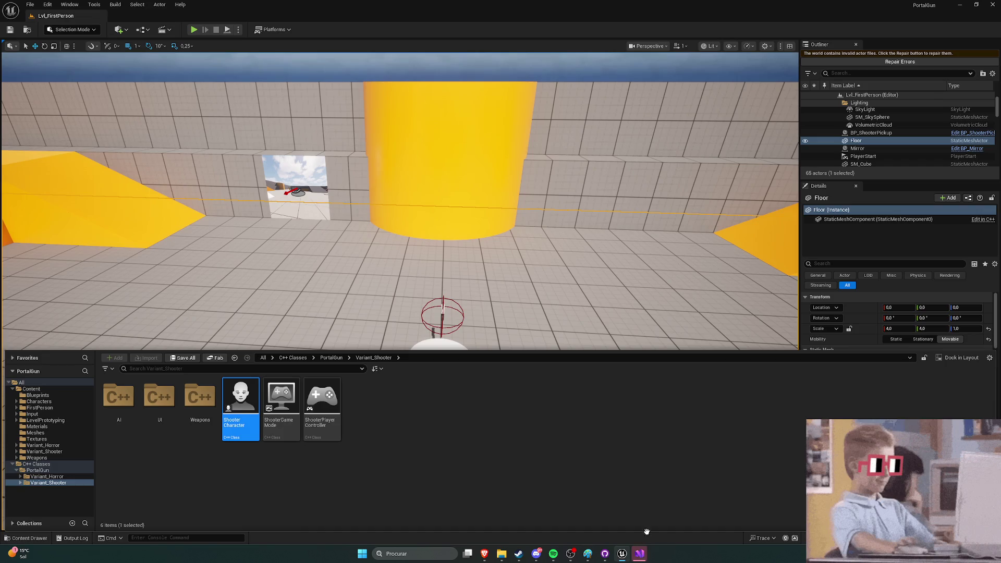
click(637, 558)
Step: Open PortalGunCharacter and read through its PortalGunCharacter.h header
scroll(200, 173, down, 1)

• WORK TO COMPLETE: From the line with "Step: Open PortalGunCharacter" to the final line of the data above, please reproduce every line exactly and add nothing.

• SOLUTION TO THIS TASK:
Step: Open PortalGunCharacter and read through its PortalGunCharacter.h header
scroll(200, 173, down, 1)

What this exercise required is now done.